I think you have to account for the reinvestment you've been deferring. You also need to consider vacancies. The possibility of major items like furnaces or sewer lines is very real for an old property like this.

Read in the Rental Property forum about the "50% rule". That says all the expenses amount to about 50% of the rent over time. If you defer maintenance, it will be less, but that has a way of catching up.

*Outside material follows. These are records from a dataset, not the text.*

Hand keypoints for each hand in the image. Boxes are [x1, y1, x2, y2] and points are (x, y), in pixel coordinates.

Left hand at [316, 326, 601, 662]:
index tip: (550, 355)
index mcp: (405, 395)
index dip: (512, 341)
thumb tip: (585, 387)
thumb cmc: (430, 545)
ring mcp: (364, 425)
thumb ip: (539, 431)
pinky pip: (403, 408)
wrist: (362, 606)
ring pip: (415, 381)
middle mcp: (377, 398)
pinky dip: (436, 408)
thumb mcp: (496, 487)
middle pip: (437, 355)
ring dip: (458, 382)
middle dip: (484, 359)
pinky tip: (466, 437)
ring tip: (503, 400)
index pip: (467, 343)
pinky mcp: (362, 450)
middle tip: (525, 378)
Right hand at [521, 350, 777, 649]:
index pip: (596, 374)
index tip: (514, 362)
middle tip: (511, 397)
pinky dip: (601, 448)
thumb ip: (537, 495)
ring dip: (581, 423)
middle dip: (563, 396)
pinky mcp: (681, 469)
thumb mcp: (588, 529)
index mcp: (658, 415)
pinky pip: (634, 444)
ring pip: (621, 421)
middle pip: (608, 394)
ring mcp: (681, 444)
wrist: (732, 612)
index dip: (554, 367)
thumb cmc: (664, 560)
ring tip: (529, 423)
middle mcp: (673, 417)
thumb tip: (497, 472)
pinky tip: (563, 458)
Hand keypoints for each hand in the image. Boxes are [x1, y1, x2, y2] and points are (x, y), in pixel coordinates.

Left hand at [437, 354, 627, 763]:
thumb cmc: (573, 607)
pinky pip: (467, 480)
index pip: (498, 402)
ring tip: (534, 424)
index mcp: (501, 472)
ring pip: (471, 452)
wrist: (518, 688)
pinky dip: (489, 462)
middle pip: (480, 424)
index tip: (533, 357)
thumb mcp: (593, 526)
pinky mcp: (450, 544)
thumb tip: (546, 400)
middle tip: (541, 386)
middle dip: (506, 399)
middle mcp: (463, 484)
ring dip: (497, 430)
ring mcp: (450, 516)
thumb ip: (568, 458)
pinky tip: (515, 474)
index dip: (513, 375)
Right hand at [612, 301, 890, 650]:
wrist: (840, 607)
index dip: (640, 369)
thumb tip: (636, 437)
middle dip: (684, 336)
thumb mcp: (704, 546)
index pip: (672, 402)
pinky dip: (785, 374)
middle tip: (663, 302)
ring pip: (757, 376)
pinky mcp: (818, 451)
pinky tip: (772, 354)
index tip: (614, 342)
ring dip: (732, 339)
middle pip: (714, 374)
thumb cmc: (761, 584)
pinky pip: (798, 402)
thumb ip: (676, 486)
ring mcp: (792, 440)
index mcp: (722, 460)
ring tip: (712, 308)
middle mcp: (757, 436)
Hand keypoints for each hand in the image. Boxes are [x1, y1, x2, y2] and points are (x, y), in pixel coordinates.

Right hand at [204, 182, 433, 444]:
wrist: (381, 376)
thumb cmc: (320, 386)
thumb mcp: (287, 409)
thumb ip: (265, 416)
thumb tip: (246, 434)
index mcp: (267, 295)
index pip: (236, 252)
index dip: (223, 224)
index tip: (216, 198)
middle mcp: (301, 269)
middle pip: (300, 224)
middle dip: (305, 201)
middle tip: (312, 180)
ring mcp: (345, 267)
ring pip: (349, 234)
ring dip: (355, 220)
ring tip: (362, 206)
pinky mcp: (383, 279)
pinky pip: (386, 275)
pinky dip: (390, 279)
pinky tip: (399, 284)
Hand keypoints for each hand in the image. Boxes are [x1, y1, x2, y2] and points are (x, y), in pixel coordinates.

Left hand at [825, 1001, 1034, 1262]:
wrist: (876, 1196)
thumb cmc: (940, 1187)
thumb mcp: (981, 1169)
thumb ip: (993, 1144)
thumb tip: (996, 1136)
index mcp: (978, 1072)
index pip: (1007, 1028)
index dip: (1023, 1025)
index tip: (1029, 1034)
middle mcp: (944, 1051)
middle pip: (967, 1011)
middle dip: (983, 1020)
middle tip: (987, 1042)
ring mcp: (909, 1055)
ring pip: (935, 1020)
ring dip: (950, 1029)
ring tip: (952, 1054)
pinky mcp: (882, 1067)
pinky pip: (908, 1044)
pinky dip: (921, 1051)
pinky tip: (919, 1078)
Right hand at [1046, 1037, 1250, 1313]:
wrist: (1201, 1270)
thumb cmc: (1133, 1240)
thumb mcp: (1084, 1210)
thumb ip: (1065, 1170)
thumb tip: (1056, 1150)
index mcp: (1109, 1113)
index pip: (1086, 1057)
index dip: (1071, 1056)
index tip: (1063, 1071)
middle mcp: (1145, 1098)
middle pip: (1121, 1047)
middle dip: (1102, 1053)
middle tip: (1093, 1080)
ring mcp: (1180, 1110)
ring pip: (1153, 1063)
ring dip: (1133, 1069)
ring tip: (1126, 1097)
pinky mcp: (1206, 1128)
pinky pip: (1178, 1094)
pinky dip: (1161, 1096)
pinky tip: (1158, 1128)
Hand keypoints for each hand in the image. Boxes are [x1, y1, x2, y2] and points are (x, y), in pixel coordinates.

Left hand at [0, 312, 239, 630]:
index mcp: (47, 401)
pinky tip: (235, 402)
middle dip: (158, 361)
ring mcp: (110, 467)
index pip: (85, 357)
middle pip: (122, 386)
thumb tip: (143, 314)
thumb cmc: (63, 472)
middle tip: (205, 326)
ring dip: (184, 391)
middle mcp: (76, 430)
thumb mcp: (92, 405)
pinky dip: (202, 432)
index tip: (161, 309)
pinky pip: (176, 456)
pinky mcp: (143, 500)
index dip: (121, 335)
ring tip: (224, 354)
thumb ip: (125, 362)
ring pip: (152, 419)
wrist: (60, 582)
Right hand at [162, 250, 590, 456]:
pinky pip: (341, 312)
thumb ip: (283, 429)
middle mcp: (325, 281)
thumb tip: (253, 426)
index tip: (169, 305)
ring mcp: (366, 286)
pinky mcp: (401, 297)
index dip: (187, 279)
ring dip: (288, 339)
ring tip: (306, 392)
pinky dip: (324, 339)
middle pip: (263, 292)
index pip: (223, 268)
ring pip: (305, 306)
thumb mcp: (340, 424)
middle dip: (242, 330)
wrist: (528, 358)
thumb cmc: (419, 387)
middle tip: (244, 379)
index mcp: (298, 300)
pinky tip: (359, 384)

That would predict expenses of $650 out of your $1300 rent. However, you list expenses that amount to $750, and you've not included anything for maintenance or vacancies. So, I'd say the 50% rule is too optimistic for your property, or that you've underpriced the rent, or that you're paying expenses you shouldn't. Utilities are the red flag here. There's no way you should be paying a $350 monthly utility bill. That sounds like electric and gas, and you need to put that on your tenants.

If you could get this in line with the 50% rule and paid it off, your cash flow would be $650 a month or $7800/year. The value of your asset would then be $230K. That's a 3.4% return, way to low for real estate, IMHO. I would certainly sell this property. I'd only re-invest them money in real estate if I was able to find much better deals than this. For $1300 in rent, break even is about $100K. A "good deal" would be about $83K.

If you find deals like that, you could put 25% down and have about $22K invested in each one along with a $64K loan. You would have cash flow of about $227 a month for a return of about 12%. Even after the closing costs on your sale, you could do eight such deals and have $1800 a month in cash flow.